Sally Saul - Over the River and Through the Woods
Sally Saul
SHRINE
368 Broadway, New York, NY 10013
Tue-Sat 10am-6pm
Admission
Free Admission
About
Sally Saul balances playful cheer with more heady reflections in her stylized ceramic sculptures. Her referential forms are nicely softened, leaving rounded edges and an affable sentiment pervading, even if melancholy still hangs in the distance. Saul's characters can feel like three-dimensional cartoon characters come to life, which invites the world in while also tugging at childhood nostalgia. The narratives Saul explores with clay and glaze document her quieter moments of existence, the natural world, and also those more effusive dimensions of lived experience and memory that are hard to put into words.
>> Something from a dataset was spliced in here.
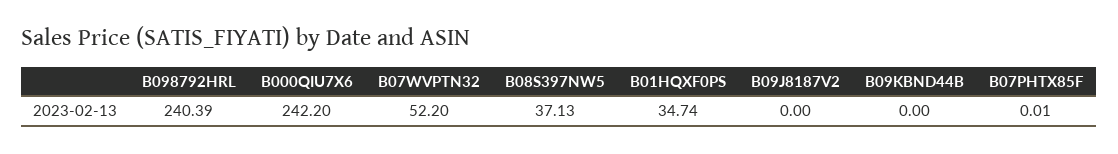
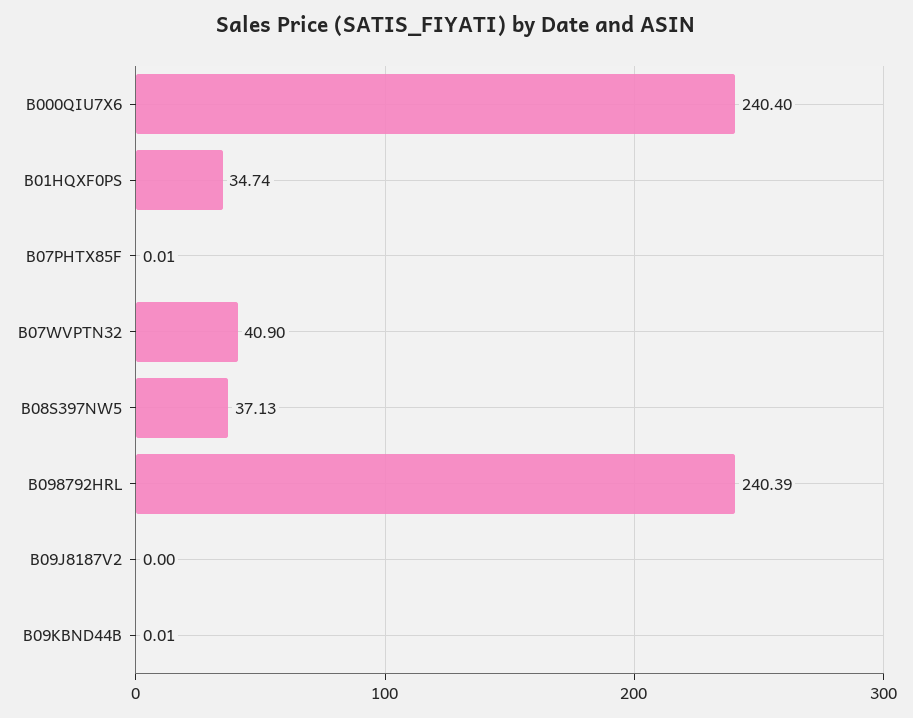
B000QIU7X6: 242.2 -> 240.4
B07WVPTN32: 52.2 -> 40.9
B09KBND44B: 0 -> 0.01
In Over the River and Through the Woods, a dreamy air prevails. Saul's sculptures feel intimate and expansive, and when installed together, they become a motley group of like-minded humans, creatures, and trees that share in good nature and the affirmation of being with one another. They seemingly have emerged from the wooded paths, riverbanks, and skies above after a long trip. Now landed, the noise of the outside world recedes, and something more essential comes into focus. A quiet focus and a sense of calm yield a measured, meditative assessment of the times that lead her here. A sense of repose is embedded in many of Saul's sculptures, heightening the languid atmosphere in which her contemplative forms exist. Bliss surrounds them—not exuberant or fleeting, but steady and restorative. It is the quiet pleasure of the journey and of allowing yourself to be content in a moment of stillness. Clay, with its capacity to be held, touched, and transformed, becomes the ideal medium for Saul's poetic inquiry. The pieces bear imprints of pressure and change, and the surfaces feel accumulated, as though they have lived through something rather than simply been made.